Das Berufungsgericht hat in der Begründung seiner Entscheidung die Rechtsansicht zum Ausdruck gebracht, daß im Fall der Abweisung des Hauptbegehrens der für diesen Fall geltend gemachte Räumungsanspruch zu Recht bestunde. Die beklagte Partei hat diese Anschauung in der Revisionsschrift bekämpft, und der Gegner hat dazu in der Revisionsbeantwortung Stellung genommen. Das Revisionsgericht vermag die Auffassung des Berufungsgerichtes nicht zu teilen.

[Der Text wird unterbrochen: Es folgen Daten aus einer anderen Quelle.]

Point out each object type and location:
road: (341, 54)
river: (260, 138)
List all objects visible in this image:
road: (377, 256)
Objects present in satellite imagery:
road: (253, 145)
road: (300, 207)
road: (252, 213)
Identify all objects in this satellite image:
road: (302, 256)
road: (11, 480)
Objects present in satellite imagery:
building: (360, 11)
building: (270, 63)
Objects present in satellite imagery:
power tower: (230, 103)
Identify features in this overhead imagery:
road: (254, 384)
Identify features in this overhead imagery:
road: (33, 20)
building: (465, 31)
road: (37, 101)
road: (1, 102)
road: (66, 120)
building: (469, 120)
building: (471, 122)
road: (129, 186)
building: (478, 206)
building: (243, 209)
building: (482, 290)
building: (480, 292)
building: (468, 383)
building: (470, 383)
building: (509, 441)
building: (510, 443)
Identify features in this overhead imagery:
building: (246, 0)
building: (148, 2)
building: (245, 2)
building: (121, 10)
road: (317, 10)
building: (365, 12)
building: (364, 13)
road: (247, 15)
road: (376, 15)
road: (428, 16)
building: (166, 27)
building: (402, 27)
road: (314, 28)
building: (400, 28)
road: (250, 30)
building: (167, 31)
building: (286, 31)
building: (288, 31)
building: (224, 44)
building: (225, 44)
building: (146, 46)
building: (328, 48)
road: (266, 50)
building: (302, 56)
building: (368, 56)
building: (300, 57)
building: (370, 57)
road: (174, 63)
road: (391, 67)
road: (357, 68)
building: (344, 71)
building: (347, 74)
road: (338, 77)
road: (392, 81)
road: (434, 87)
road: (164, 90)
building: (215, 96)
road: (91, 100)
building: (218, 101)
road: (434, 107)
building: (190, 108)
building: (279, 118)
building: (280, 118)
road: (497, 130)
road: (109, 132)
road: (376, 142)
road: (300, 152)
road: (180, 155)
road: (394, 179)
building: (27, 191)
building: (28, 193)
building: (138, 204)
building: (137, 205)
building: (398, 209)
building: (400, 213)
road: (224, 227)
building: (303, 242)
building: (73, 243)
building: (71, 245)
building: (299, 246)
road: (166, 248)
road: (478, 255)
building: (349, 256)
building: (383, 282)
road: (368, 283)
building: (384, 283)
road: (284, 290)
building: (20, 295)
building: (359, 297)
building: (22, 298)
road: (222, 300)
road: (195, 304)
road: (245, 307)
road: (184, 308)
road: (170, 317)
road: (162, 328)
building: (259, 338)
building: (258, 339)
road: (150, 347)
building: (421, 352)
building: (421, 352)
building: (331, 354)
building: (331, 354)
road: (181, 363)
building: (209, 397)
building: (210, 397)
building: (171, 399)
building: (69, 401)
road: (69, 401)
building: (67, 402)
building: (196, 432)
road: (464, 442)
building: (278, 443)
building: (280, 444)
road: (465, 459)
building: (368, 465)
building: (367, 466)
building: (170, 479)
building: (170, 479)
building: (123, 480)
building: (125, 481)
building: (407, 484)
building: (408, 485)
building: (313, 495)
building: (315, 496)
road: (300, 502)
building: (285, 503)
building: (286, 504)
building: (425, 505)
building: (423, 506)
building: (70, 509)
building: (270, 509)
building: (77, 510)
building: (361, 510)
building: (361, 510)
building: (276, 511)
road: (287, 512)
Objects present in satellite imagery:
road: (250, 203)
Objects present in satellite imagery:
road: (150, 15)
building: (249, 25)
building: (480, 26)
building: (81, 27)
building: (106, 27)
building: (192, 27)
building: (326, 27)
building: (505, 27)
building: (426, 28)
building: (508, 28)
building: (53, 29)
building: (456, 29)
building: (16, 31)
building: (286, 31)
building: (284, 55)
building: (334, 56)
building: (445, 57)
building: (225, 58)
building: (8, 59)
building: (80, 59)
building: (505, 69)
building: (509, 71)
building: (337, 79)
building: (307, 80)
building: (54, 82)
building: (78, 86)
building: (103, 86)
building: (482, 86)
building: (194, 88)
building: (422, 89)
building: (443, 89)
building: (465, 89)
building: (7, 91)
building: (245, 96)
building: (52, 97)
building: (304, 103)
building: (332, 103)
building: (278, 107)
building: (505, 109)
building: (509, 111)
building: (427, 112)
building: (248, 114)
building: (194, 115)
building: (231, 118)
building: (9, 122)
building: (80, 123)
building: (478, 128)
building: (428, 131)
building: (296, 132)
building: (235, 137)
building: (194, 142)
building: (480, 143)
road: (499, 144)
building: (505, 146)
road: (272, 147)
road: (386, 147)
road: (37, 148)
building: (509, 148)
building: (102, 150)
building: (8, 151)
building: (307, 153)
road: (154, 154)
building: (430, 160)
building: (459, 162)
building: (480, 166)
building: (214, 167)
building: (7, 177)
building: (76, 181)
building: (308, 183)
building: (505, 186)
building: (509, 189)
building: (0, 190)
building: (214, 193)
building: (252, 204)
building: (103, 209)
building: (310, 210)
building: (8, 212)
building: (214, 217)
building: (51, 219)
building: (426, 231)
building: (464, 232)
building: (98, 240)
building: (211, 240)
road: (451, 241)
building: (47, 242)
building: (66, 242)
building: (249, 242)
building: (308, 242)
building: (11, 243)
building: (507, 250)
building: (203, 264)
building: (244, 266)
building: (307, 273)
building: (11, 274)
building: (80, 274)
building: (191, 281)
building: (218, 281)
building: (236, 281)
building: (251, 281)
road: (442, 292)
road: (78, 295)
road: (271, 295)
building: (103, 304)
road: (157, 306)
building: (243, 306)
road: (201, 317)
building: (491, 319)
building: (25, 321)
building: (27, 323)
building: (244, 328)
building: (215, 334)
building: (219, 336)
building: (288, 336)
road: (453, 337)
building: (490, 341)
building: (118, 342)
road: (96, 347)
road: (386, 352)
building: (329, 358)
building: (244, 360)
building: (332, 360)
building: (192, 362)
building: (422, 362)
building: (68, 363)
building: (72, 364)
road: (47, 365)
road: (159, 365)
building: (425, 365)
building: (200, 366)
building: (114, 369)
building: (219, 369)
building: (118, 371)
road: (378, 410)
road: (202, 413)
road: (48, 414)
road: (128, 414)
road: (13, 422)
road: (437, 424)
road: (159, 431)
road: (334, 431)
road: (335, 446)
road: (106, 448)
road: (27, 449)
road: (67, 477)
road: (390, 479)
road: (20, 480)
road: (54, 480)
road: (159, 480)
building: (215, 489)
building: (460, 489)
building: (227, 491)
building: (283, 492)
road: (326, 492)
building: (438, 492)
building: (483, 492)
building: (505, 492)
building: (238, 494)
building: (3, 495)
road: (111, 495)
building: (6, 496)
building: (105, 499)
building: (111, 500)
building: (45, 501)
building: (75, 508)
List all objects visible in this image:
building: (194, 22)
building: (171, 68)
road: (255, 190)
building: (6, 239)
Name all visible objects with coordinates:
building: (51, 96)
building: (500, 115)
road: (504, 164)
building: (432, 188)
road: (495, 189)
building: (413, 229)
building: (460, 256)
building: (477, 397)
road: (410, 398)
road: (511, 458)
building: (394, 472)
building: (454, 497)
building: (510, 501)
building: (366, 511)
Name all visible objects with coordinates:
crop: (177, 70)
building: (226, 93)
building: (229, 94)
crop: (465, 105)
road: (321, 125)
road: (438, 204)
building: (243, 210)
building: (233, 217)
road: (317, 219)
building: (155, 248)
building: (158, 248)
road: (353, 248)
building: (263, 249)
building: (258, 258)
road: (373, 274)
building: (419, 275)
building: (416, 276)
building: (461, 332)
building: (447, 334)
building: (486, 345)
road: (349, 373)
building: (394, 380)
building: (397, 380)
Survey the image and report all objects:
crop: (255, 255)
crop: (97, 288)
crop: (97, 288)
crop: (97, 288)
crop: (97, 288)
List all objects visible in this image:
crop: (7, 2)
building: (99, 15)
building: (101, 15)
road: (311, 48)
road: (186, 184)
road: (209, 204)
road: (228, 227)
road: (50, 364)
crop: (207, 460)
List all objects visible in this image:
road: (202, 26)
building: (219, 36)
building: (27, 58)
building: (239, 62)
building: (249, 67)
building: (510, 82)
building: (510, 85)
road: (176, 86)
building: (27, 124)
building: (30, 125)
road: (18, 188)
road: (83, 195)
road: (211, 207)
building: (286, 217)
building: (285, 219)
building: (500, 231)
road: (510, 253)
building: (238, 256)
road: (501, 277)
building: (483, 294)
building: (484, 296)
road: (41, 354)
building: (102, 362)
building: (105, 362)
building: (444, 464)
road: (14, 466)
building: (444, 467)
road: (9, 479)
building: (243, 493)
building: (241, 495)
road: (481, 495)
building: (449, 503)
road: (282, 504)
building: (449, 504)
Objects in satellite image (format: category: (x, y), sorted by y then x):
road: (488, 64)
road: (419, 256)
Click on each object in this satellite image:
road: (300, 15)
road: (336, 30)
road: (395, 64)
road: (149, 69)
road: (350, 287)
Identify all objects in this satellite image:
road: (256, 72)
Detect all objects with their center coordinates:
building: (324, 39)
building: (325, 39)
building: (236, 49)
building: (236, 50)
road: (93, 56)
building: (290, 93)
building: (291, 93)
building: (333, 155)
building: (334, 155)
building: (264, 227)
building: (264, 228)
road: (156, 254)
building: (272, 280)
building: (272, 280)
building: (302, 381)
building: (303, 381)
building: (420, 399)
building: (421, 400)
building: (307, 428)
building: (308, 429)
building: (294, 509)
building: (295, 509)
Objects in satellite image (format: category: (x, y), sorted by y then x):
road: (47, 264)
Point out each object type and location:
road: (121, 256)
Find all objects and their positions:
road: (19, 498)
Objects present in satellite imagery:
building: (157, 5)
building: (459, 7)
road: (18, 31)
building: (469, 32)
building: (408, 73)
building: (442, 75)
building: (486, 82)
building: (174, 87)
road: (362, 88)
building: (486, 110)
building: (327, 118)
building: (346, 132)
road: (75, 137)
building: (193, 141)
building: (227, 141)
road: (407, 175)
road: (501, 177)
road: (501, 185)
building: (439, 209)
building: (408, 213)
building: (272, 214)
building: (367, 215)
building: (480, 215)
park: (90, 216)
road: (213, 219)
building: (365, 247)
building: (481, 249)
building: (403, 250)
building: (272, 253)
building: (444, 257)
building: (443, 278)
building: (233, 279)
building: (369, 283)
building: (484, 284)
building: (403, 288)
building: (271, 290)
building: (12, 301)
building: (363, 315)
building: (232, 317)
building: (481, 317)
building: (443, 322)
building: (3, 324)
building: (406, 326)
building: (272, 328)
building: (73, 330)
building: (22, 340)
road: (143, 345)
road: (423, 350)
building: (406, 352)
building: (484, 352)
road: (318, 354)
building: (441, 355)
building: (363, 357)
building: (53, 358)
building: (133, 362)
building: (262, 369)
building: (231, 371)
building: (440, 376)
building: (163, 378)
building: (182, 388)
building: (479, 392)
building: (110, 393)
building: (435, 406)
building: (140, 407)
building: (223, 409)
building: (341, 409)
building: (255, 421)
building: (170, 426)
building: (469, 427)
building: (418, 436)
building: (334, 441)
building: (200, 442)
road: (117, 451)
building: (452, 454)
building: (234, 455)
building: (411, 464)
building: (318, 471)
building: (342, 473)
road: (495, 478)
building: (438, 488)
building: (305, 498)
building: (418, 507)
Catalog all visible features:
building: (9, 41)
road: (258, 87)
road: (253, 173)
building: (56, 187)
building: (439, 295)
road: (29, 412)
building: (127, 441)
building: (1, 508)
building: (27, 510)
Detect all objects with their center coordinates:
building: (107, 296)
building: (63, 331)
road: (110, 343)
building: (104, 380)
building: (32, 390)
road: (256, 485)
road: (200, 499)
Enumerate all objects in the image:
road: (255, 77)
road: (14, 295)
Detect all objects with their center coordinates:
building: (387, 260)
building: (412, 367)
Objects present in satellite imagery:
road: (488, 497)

Die Vereinbarung eines nach der Preisregelungsgesetzgebung unzulässigen Mietzinses macht nicht den ganzen Mietvertrag, sondern nur die Zinsvereinbarung (und auch diese nur auf die Dauer der Preisregelung) unwirksam. Das war ständige Rechtsprechung (s. die zahlreichen bei Kapfer, ABGB., 26. Aufl. zu § 879 unter Nr. 30 angeführten Entscheidungen), von der erst mit der Entscheidung MietSlg. 6940 und der dieser folgenden Entscheidung MietSlg. 7613 abgegangen wurde. Diese Entscheidungen wurden damit begrundet, der Zweck der Preisregelung bestehe nicht darin, den Übervorteilten zu schützen, er ziele vielmehr auf den Schutz der Maßnahmen und Einrichtungen zur ordnungsgemäßen Verteilung der Bedarfsgüter und Leistungen ab, das Verbot der Preisüberschreitung richte sich gegen beide Vertragsteile und müsse daher zur Vernichtung des ganzen Vertrages führen. Das Zinsstoppgesetz dient jedoch nicht dem Schutz der "Maßnahmen und Einrichtungen zur ordnungsgemäßen Verteilung der Bedarfsgüter und Leistungen", sondern, ähnlich wie das Mietengesetz, dem Schutz der Mieter. Dies ergibt sich sowohl aus der Entstehungsgeschichte und den Materialien als auch daraus, daß nach den §§ 2 bis 4 des Gesetzes viele Bestimmungen des Mietengesetzes sinngemäß anzuwenden sind. Grundsätzlich sind verbotene Geschäfte nur dann nichtig, wenn dies in der Verbotsnorm ausgesprochen ist oder wenn dies der Zweck der Verbotsnorm erfordert. Auch tritt die Nichtigkeit nur in dem Umfang ein, als es nach dem Zweck der Verbotsnorm erforderlich ist (Gschnitzer in Klang 2. Aufl. IV 169; Kapfer a. a. O. E. Nr. 15, 16 und 17 bei § 879 ABGB.). Geht man von diesen Grundsätzen aus, dann kommt bei Verstößen gegen das Zinsstoppgesetz keine Vertragsvernichtung, sondern nur eine Vertragsänderung auf die Dauer der Wirksamkeit des Gesetzes in Betracht, weil das Gesetz nur eine Mietzinserhöhung verbietet, aber nicht das ganze Geschäft mit Nichtigkeit bedroht, und die Vertragsänderung zur Erfüllung des gesetzlichen Zweckes hinreicht. Die gegenteilige Auffassung würde den Zweck des Zinsstoppgesetzes geradezu vereiteln, weil es der Vermieter jederzeit in der Hand hätte, den Mietvertrag als nichtig anzufechten, sobald der Mieter sich weigert, den gesetzwidrig erhöhten Zins zu zahlen. Es geht nicht an, den Mieter - so wie hier - vor die Alternative zu stellen, entweder einen nicht gesetzmäßigen Zins zu leisten oder die Wohnung zu verlieren. Das Ersturteil war daher im vollen Umfang wiederherzustellen.